O’Reilly called the U.S. starting the conflict with Iran a “noble gesture to try and protect us and the world from a nuclear weapon that a terror state almost surely had.” But he emphasized that after “you start a war, and I said this at the very beginning, unintended consequences roll in, things that you never anticipated.”
He said other wars in U.S. history have had strategic errors, including the Vietnam and Korean wars and World War II. He said that “every single modern war has casualties,” such as the U.S. bombing of the Shajareh Tayyebeh Elementary School, which killed more than 165 people, mostly children, at the start of the war on Feb. 28.
“A guy at the Pentagon did not wake up that morning and say, ‘I’m going to kill schoolgirls in Iran,'” O’Reilly continued. “That didn’t happen. What happened was there was a mass bombing to destabilize the infrastructure of that country.”

------

#### [WHAT YOU HAVE TO DO]
Reproduce everything in the passage on O'Reilly and the war with Iran from "He said other" down to "on Feb. 28.". The rows that follow come from a different source than the passage on O'Reilly and the war with Iran.

------

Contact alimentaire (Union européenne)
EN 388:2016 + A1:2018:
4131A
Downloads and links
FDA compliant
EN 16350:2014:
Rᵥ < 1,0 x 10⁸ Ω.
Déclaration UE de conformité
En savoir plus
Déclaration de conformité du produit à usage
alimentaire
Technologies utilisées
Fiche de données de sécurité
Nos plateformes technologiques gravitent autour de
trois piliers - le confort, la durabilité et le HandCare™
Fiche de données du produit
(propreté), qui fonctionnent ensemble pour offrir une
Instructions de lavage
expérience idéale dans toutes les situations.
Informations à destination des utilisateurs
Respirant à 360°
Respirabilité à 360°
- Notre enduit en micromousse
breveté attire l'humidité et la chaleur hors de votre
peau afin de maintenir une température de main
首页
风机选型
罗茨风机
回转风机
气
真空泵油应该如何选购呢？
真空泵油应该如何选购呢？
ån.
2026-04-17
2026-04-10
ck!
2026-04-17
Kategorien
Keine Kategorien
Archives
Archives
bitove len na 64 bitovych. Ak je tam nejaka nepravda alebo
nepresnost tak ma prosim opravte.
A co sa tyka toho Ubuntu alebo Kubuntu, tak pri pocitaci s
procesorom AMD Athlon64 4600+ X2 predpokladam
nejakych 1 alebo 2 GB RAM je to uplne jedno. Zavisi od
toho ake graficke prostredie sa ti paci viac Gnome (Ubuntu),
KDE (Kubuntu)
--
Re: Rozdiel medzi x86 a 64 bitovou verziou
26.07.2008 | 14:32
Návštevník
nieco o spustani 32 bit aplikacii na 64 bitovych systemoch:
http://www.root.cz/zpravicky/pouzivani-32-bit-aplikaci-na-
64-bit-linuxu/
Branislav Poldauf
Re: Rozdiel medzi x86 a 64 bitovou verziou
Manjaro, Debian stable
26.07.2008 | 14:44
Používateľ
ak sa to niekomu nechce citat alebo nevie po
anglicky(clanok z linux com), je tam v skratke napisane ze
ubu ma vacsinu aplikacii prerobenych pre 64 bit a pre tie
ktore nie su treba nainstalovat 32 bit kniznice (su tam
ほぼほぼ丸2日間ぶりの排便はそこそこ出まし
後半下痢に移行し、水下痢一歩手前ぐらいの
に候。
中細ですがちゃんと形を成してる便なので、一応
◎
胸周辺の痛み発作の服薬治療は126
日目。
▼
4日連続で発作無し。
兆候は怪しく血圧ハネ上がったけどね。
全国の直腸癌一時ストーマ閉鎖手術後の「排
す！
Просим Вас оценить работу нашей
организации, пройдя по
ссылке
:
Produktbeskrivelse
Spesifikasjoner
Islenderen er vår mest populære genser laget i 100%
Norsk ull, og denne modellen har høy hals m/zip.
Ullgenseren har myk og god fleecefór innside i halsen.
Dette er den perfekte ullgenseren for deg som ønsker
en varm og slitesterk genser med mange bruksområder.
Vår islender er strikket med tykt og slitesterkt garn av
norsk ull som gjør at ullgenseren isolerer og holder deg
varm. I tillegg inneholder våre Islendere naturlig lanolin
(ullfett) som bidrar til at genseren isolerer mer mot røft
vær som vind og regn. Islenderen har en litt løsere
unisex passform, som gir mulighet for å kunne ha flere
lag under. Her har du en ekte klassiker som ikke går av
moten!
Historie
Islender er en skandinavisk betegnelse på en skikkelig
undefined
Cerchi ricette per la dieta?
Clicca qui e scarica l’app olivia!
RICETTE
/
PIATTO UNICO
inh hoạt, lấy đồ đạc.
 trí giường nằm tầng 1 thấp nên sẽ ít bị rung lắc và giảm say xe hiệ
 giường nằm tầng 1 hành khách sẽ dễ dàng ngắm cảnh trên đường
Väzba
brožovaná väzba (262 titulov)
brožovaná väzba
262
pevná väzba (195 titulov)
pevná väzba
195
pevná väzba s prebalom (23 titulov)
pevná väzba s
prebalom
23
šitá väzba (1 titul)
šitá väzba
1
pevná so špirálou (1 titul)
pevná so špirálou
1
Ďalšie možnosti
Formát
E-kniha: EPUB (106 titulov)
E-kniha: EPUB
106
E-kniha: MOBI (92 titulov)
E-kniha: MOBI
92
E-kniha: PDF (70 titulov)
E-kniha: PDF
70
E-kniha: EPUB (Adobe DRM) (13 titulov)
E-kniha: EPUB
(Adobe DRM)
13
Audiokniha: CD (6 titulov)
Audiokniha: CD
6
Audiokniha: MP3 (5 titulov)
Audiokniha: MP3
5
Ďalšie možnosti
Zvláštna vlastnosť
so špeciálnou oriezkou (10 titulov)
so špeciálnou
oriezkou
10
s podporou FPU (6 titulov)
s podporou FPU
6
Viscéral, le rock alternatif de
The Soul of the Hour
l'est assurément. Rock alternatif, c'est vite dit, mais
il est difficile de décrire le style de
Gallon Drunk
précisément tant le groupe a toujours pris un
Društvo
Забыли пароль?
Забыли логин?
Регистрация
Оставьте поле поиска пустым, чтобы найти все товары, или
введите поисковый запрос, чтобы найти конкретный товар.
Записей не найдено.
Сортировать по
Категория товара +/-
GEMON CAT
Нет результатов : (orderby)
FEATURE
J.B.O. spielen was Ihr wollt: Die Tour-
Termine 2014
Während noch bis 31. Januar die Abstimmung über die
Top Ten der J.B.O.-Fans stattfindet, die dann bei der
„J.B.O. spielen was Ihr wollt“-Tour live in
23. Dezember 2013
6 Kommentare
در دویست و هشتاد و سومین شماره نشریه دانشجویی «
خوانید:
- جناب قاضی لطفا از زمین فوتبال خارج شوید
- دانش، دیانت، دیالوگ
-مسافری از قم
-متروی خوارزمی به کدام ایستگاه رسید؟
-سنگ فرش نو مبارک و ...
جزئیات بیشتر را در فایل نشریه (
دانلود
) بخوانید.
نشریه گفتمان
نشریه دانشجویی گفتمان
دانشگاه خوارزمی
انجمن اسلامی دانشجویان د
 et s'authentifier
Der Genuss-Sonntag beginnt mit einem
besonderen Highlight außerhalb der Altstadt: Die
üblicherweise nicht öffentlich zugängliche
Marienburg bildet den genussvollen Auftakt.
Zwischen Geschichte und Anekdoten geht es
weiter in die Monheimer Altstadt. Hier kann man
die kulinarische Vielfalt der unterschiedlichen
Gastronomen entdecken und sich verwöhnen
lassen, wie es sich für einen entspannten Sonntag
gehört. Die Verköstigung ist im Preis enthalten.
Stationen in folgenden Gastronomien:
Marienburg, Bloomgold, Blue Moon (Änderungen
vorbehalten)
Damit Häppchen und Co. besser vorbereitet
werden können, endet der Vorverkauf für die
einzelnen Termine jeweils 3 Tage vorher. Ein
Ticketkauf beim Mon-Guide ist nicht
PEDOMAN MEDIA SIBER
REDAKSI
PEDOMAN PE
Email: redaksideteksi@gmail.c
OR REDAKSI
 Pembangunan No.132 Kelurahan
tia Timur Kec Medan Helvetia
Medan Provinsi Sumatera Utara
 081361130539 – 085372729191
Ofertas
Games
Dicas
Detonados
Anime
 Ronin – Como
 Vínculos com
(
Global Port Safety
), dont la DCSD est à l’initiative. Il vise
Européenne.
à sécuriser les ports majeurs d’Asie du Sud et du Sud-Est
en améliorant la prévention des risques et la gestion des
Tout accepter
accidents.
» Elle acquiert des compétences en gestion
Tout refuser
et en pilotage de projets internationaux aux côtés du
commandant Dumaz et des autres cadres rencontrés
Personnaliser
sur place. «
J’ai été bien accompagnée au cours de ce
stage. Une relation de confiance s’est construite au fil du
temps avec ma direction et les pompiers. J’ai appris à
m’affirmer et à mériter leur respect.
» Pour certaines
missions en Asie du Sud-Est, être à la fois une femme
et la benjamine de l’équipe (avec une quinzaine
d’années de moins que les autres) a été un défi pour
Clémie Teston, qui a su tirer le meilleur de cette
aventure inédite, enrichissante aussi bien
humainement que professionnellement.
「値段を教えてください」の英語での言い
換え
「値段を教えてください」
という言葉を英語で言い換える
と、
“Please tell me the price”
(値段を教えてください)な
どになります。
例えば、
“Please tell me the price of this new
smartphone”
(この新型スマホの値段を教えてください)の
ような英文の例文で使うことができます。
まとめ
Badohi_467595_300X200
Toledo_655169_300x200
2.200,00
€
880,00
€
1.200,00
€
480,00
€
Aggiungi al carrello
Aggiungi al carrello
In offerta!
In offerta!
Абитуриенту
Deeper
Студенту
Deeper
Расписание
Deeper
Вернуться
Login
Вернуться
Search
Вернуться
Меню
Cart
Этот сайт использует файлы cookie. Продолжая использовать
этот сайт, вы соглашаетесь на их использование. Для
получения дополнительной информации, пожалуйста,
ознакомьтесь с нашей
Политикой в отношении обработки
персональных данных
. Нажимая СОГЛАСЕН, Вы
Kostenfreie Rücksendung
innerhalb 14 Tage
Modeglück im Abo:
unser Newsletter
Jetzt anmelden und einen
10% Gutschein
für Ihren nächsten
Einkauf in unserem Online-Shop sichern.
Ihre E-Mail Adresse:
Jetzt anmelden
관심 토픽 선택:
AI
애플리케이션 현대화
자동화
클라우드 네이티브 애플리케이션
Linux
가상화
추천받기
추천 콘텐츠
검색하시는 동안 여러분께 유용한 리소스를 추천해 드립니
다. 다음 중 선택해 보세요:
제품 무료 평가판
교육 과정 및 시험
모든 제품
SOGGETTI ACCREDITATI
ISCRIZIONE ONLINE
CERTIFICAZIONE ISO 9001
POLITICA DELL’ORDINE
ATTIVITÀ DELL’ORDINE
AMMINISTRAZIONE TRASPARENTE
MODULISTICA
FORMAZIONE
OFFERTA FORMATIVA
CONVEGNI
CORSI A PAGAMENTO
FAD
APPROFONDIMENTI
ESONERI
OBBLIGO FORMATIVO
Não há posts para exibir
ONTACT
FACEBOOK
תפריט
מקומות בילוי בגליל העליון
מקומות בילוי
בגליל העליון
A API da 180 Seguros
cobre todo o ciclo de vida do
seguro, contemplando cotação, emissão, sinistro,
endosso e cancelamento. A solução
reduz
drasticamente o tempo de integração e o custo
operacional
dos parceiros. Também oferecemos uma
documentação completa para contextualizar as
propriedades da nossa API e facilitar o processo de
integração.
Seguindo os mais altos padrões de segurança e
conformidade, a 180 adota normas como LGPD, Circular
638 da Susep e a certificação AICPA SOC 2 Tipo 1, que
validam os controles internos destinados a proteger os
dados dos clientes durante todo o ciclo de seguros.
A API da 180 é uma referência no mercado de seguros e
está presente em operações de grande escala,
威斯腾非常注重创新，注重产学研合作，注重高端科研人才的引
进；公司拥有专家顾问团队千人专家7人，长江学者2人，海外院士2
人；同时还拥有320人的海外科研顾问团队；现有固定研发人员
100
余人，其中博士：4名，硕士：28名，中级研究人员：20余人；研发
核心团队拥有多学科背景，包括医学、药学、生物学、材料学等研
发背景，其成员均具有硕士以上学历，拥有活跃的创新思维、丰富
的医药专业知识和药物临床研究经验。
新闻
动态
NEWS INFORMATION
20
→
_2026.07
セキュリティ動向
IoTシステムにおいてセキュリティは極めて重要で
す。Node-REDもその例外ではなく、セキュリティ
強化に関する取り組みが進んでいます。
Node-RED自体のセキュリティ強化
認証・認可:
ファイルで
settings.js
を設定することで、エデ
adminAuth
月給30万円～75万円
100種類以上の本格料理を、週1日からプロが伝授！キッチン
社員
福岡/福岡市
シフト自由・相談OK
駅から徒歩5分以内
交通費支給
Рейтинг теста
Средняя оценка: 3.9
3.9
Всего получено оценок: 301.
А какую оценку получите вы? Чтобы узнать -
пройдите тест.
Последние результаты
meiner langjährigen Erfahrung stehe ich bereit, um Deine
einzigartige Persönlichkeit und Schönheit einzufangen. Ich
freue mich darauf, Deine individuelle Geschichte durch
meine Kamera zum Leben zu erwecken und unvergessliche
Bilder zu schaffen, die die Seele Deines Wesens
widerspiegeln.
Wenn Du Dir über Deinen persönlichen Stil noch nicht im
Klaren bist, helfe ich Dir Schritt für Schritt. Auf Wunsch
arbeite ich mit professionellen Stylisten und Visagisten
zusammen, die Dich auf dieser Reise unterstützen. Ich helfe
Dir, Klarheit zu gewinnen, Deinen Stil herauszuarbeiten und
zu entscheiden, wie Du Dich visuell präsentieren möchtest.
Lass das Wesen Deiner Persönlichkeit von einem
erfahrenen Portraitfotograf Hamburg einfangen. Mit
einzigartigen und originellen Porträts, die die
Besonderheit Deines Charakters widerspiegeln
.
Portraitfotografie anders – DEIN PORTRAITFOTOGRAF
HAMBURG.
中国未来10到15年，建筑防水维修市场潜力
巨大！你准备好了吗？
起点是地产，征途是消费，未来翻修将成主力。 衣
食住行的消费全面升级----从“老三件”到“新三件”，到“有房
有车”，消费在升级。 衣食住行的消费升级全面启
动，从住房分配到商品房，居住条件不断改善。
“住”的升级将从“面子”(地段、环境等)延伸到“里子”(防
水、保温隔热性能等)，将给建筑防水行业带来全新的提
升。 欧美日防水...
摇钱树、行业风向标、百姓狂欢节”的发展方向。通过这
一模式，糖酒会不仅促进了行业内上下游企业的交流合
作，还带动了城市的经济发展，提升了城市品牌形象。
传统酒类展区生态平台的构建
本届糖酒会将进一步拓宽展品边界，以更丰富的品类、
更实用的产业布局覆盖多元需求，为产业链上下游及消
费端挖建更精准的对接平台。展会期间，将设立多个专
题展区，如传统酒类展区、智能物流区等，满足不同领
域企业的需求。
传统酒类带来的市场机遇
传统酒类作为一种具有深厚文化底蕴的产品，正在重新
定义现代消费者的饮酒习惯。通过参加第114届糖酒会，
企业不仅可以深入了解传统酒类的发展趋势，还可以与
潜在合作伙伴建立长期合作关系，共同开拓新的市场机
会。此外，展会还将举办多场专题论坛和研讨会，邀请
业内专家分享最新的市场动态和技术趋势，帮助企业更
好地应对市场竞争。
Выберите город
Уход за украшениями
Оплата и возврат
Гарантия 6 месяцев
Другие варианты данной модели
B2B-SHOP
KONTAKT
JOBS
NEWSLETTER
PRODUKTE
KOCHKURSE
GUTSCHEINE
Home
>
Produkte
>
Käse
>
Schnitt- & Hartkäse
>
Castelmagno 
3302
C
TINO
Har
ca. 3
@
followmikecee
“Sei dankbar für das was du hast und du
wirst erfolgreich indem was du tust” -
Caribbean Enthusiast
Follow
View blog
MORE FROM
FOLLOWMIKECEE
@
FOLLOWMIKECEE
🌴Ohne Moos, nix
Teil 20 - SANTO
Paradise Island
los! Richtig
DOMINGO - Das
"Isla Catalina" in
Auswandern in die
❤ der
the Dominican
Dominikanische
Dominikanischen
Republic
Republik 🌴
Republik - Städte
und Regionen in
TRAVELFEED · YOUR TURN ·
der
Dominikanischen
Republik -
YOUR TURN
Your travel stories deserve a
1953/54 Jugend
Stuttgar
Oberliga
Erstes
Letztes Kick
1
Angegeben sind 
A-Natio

------

#### [COMPLETED EXERCISE]
He said other wars in U.S. history have had strategic errors, including the Vietnam and Korean wars and World War II. He said that “every single modern war has casualties,” such as the U.S. bombing of the Shajareh Tayyebeh Elementary School, which killed more than 165 people, mostly children, at the start of the war on Feb. 28.